Apparently, the fingerprints of the US were all over the Agreement. A Bangsamoro state, whose people are historically friendly with the Americans, would allow the US to jointly exploit with the Bangsamoro the rich natural resources of the area, as well as likely to establish a military base within its territory, thereby recovering its geopolitical and military hegemony in the area that is now strongly challenged by China.


Back to the Negotiation Table

Of late, there is an apparent consensus to resume talks and attend to the various issues obtaining in the aborted ancestral domain agreement. Accordingly, the GRP wants to pursue peace negotiation with DDR as the guiding principle. The DDR refers to the peace process framework of disarmament, demobilization, and reintegration. The MILF, however, views the framework as a strategy to return to the status quo, that is, to the period prior to the initialed MOA-AD. To operate within such framework is perceived as recapitulation, almost an abandonment of what has been reached in the aborted accord. Indeed, how the negotiation will proceed and end is a tricky question considering the many conflicting interests on and under the negotiation table.


Perspective

The Mindanao conflict is a complicated puzzle to solve. A win-win solution has eluded the peacemakers. What agreements reached in the past proved nothing but shaky compromises to suspend grand-scale bloodshed. Consider, for instance, the Autonomous Region for Muslim Mindanao (ARMM) and the Zone for Peace and Development in Mindanao (ZOPAD). Both were hailed as breakthroughs in peace negotiation. But even before the ink had dried on the peace document the combatants on both sides were already back in the warpath.

It requires most of the time blood to rewrite history, or to reverse the imperatives of history.

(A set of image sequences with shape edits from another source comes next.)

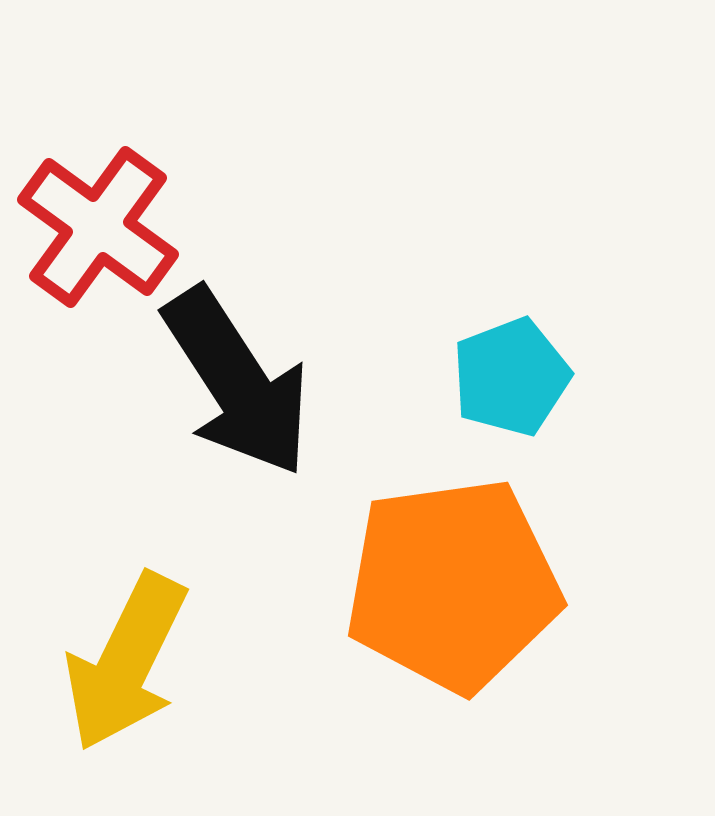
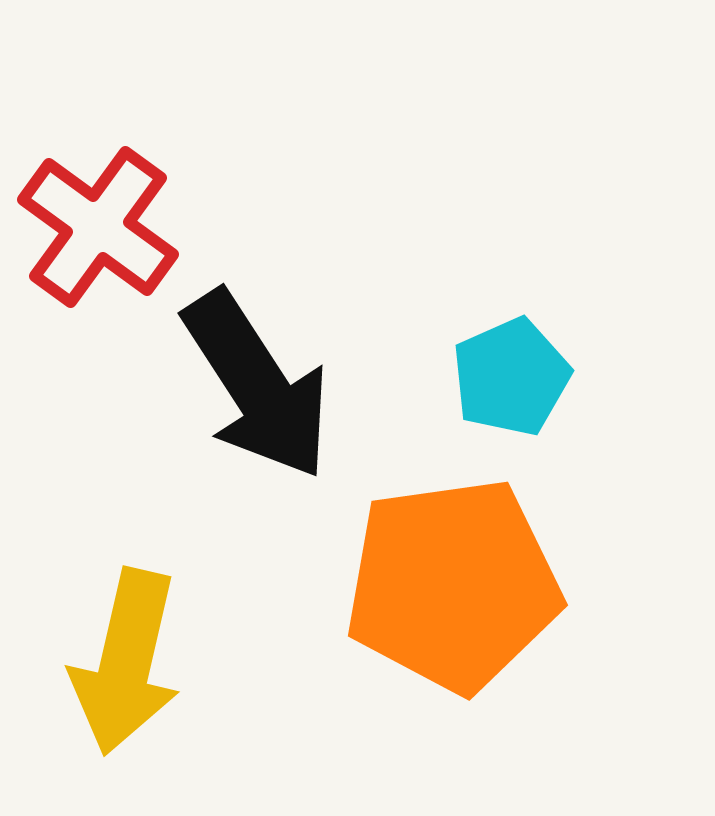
cyan pentagon: rotated 3 degrees counterclockwise
black arrow: moved 20 px right, 3 px down
yellow arrow: rotated 13 degrees counterclockwise
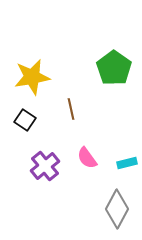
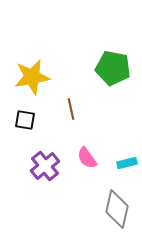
green pentagon: moved 1 px left; rotated 24 degrees counterclockwise
black square: rotated 25 degrees counterclockwise
gray diamond: rotated 15 degrees counterclockwise
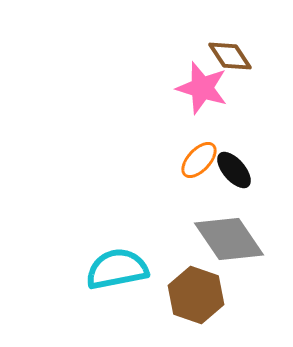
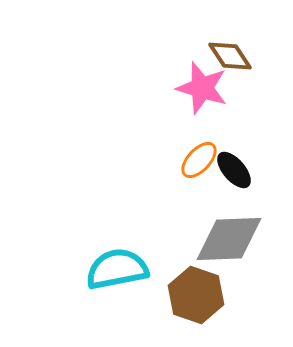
gray diamond: rotated 58 degrees counterclockwise
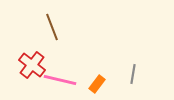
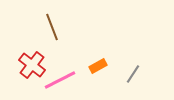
gray line: rotated 24 degrees clockwise
pink line: rotated 40 degrees counterclockwise
orange rectangle: moved 1 px right, 18 px up; rotated 24 degrees clockwise
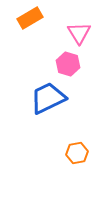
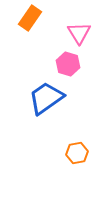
orange rectangle: rotated 25 degrees counterclockwise
blue trapezoid: moved 2 px left; rotated 9 degrees counterclockwise
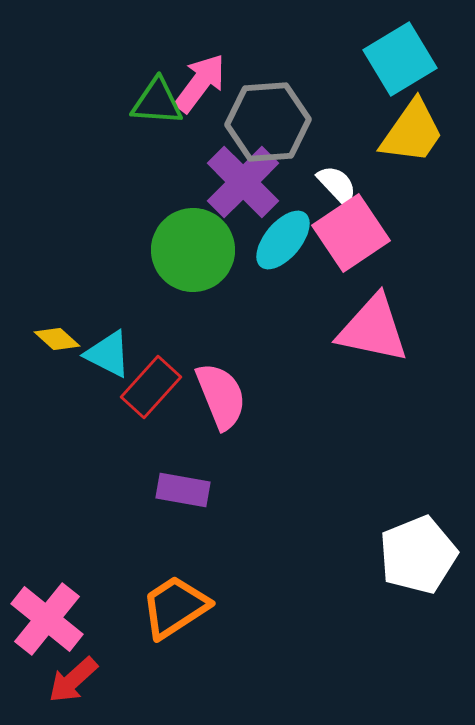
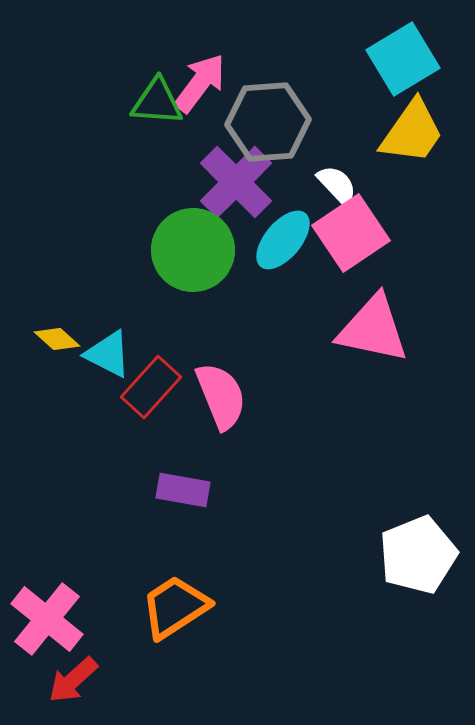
cyan square: moved 3 px right
purple cross: moved 7 px left
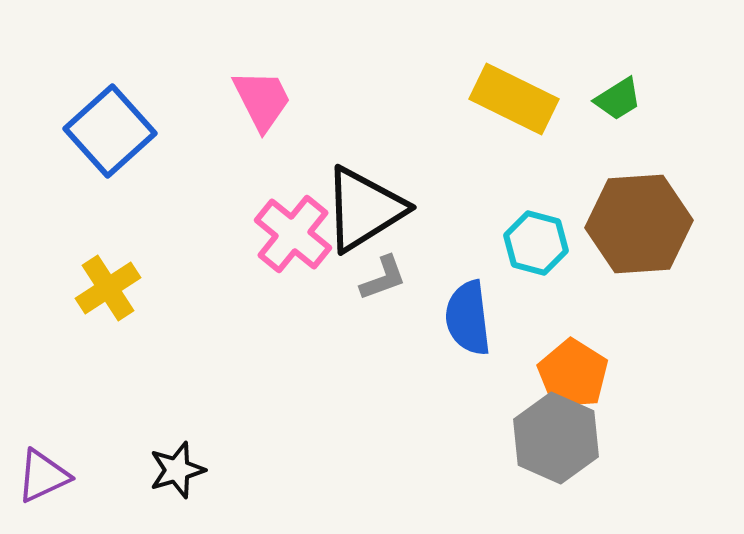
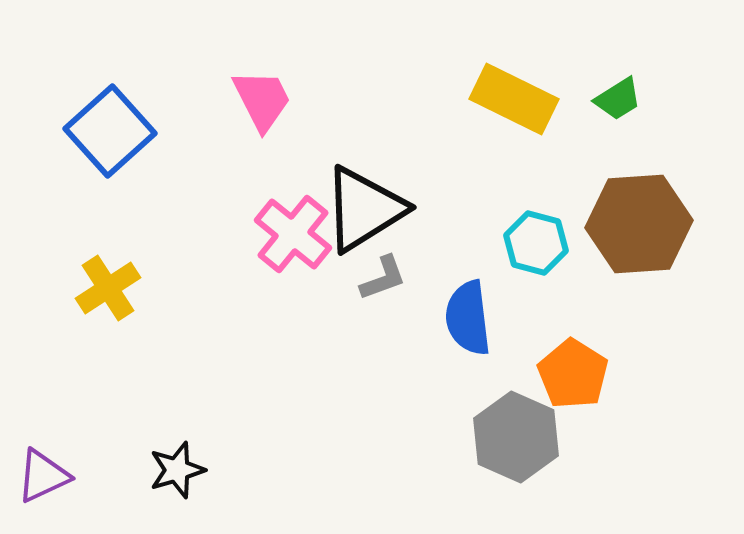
gray hexagon: moved 40 px left, 1 px up
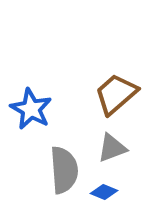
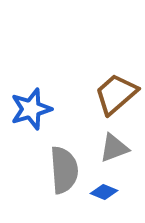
blue star: rotated 27 degrees clockwise
gray triangle: moved 2 px right
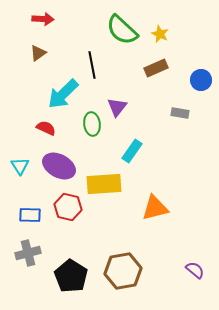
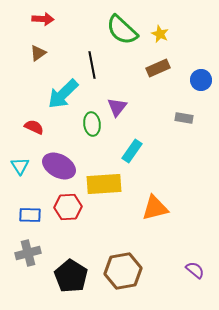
brown rectangle: moved 2 px right
gray rectangle: moved 4 px right, 5 px down
red semicircle: moved 12 px left, 1 px up
red hexagon: rotated 16 degrees counterclockwise
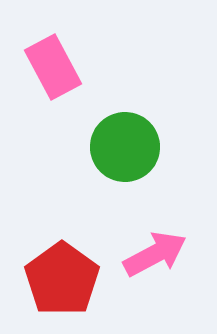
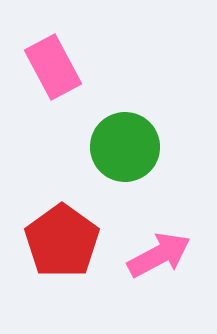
pink arrow: moved 4 px right, 1 px down
red pentagon: moved 38 px up
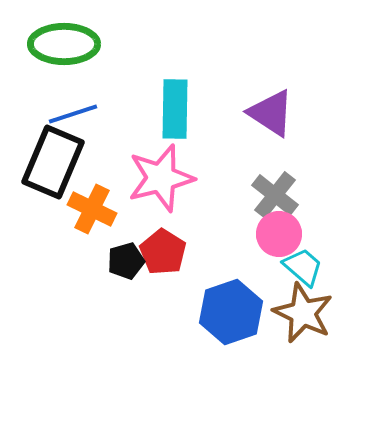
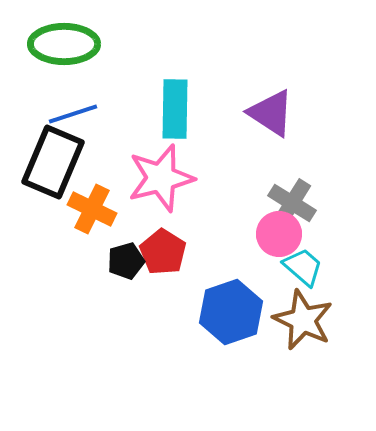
gray cross: moved 17 px right, 8 px down; rotated 6 degrees counterclockwise
brown star: moved 7 px down
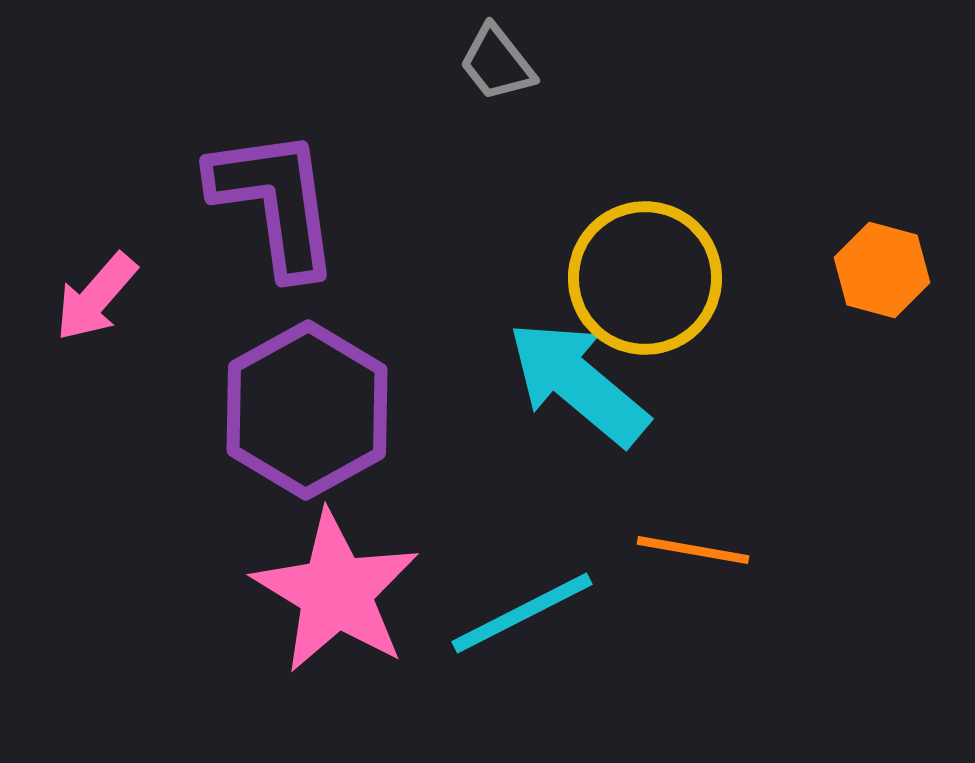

Mindanao, or a great part of it, might have been a Bangsamoro homeland. But it could as well be the homeland of the Lumads before some of them converted to Islam. The reality of the time, however, is that Mindanao is no longer the homeland of either the Lumads or the Bangsamoro but the homeland of the people who are now called Filipinos. To ignore this truth, to continuously harp on old favorable historical facts that have been covered by layers and layers of more recent and opposing facts, renders the search for justice and peace an exercise in futility.

Pragmatism should rule in the negotiation table. A win-win solution is a solution that addresses the aspirations of people within the framework of the current reality in Mindanao – that the island is now the homeland of a people who are there by virtue of their being a Filipino. While some special rights may be granted to some people who have different beliefs and traditions, this should not in anyway deprive others of their fundamental rights as citizens of the land.